### Task to carry out:
Copy the lines from the one holding "pose: elev=263.3 azim=60.7" through the one holding "Dot at: (307, 328)", both included, changing "roll" to "tilt" and leaving everything else as it stands.

>> start The input

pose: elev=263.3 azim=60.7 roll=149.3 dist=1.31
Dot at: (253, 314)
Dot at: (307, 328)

>> end The input
>> start The input

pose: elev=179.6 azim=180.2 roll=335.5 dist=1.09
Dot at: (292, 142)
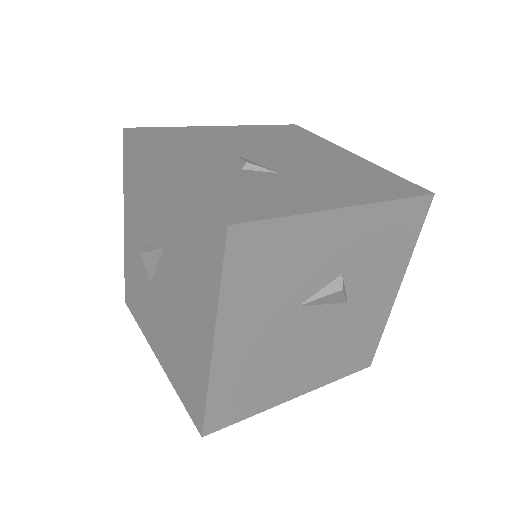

>> end The input

### Response:
pose: elev=263.3 azim=60.7 tilt=149.3 dist=1.31
Dot at: (253, 314)
Dot at: (307, 328)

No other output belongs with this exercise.